(Records excerpted from a collection)
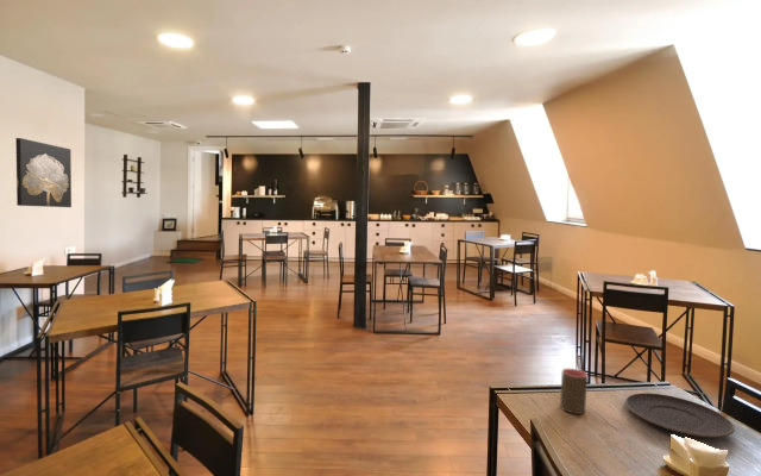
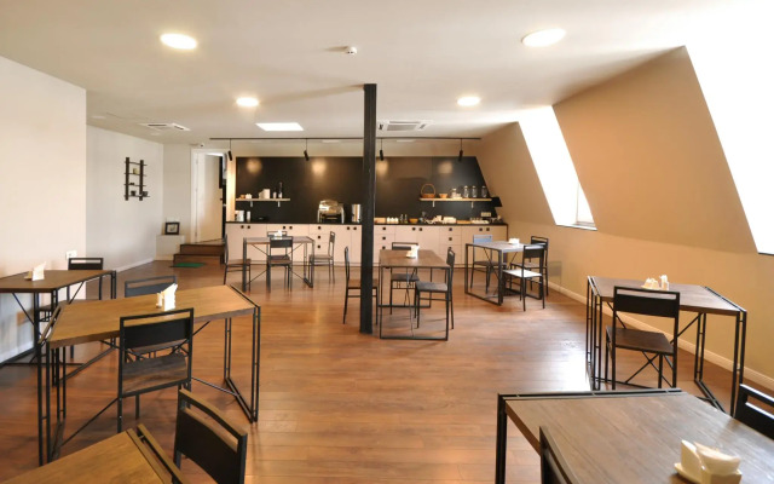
- cup [559,368,589,415]
- wall art [14,137,73,208]
- plate [624,392,736,439]
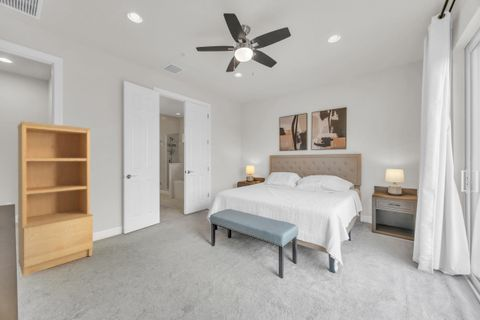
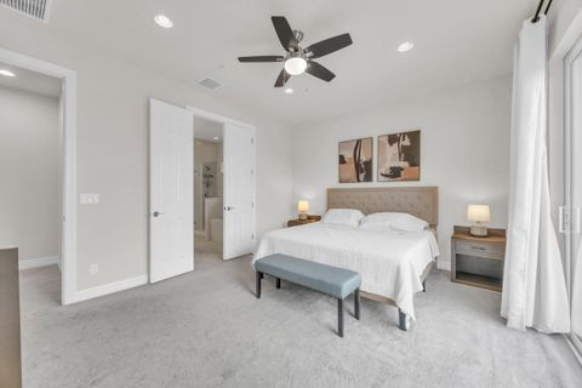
- bookcase [17,120,94,278]
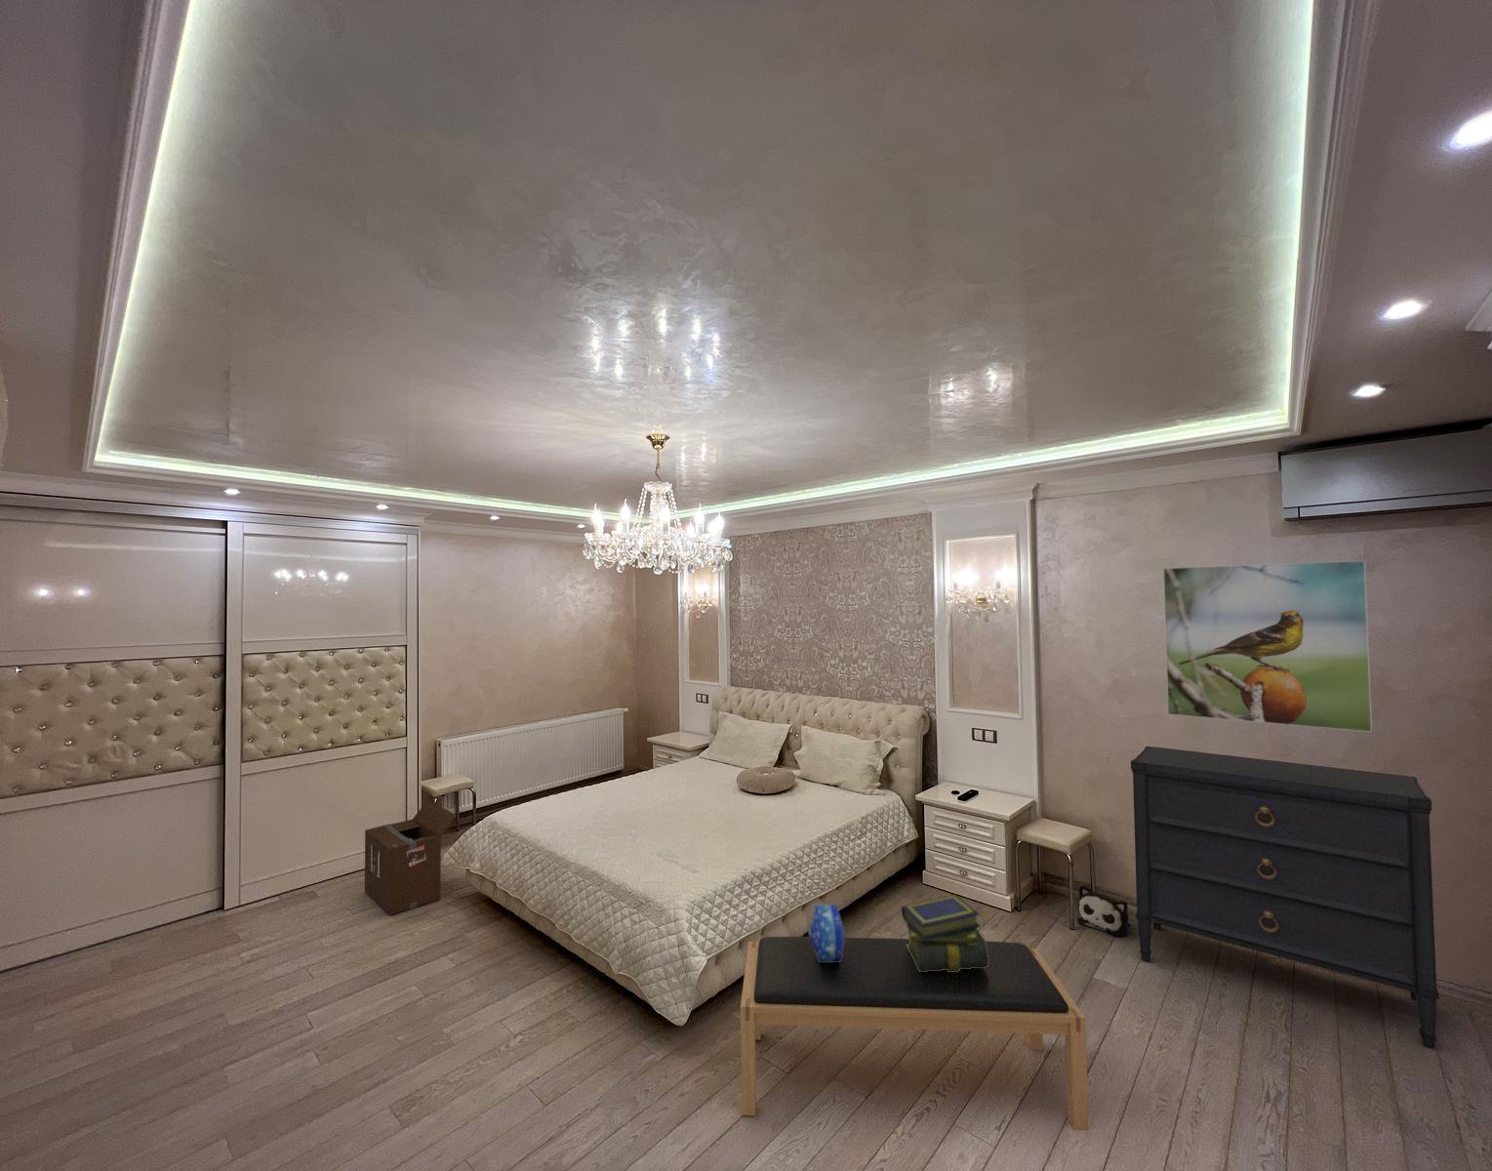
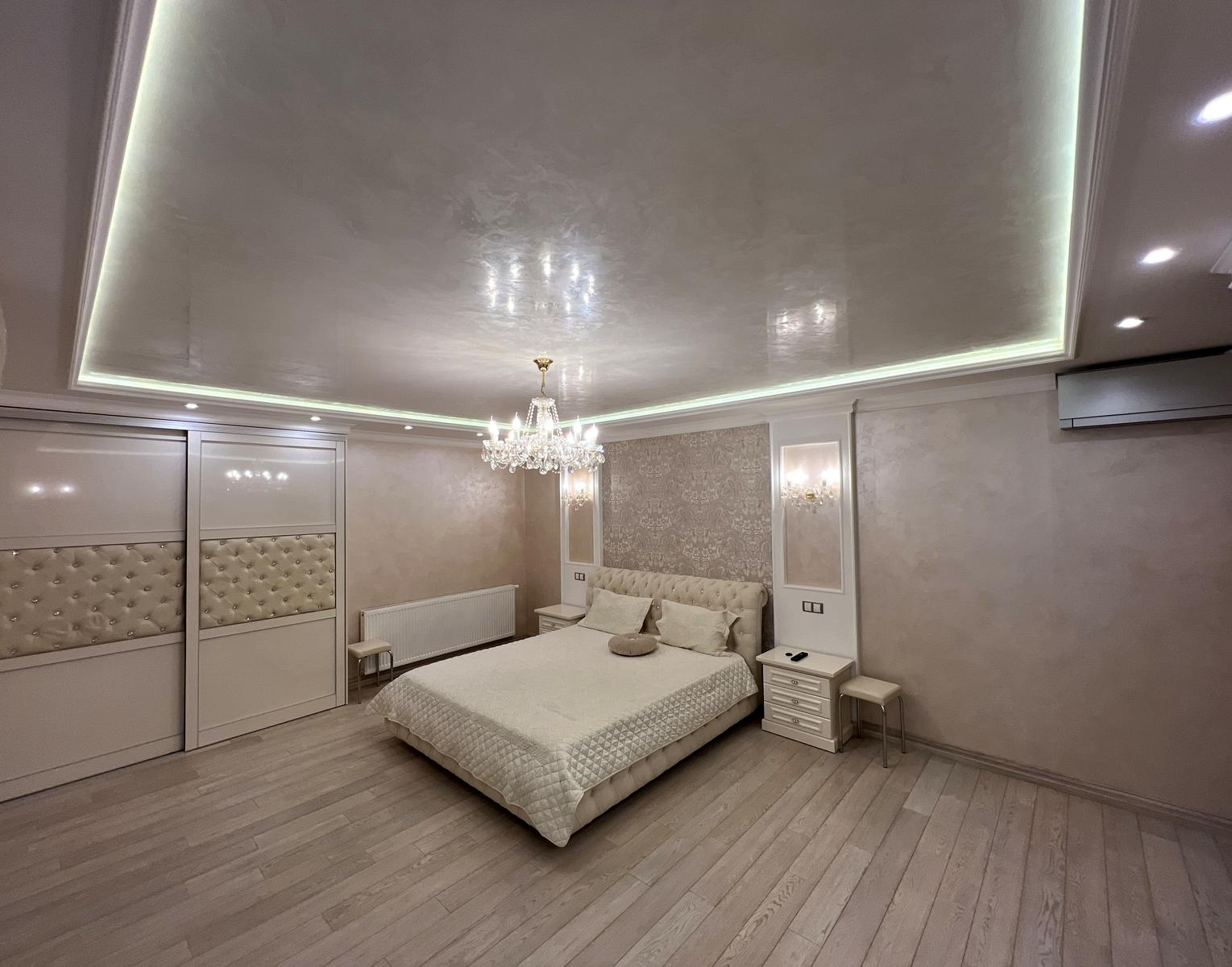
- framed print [1163,559,1373,733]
- dresser [1130,746,1440,1049]
- stack of books [901,894,988,972]
- cardboard box [365,799,458,917]
- bench [740,936,1089,1131]
- plush toy [1077,884,1132,937]
- decorative box [808,903,847,963]
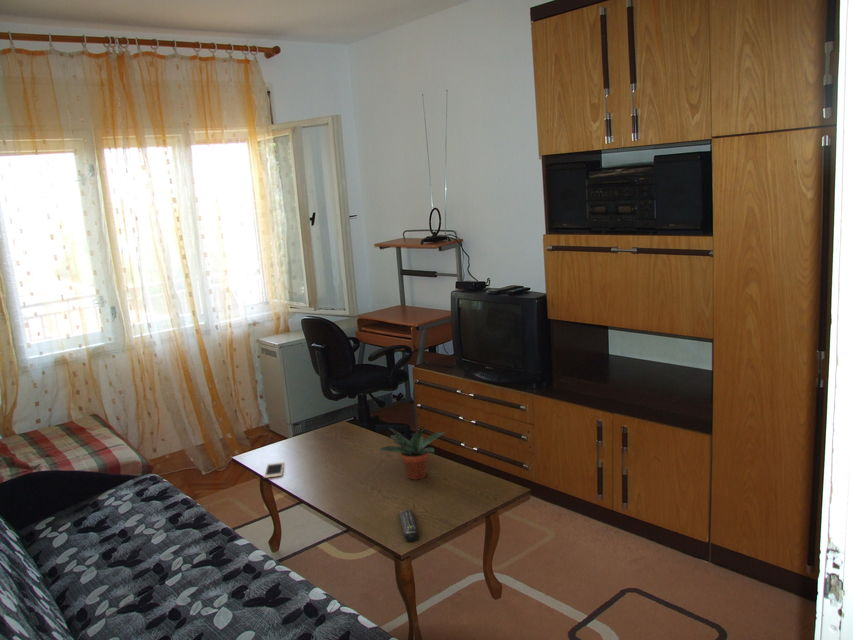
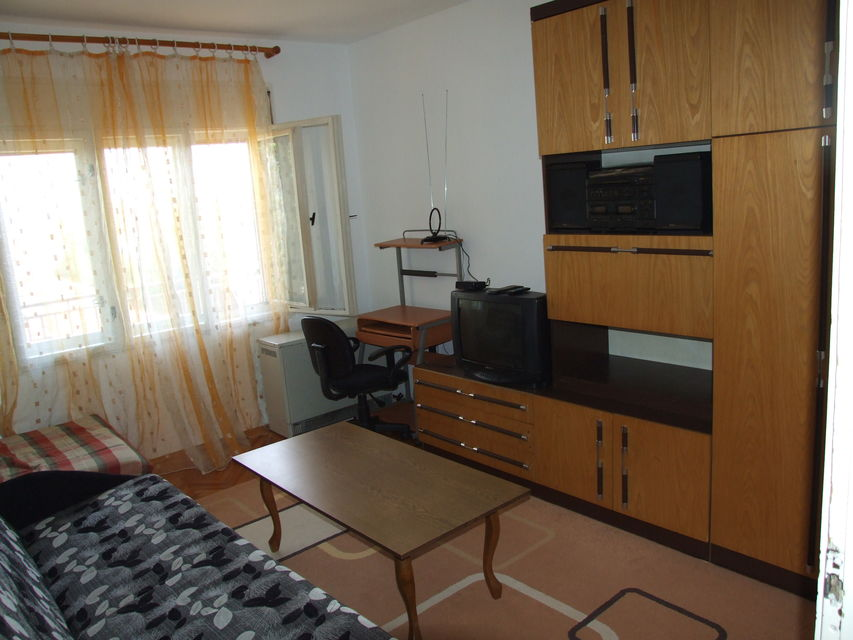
- potted plant [377,424,447,481]
- cell phone [263,461,285,479]
- remote control [398,509,419,542]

» **PROBLEM STATEMENT**
All lines from the line containing "- potted plant [377,424,447,481]" through the last line of the data are to be repeated exactly; no other line belongs in the answer.

» **TASK RESULT**
- potted plant [377,424,447,481]
- cell phone [263,461,285,479]
- remote control [398,509,419,542]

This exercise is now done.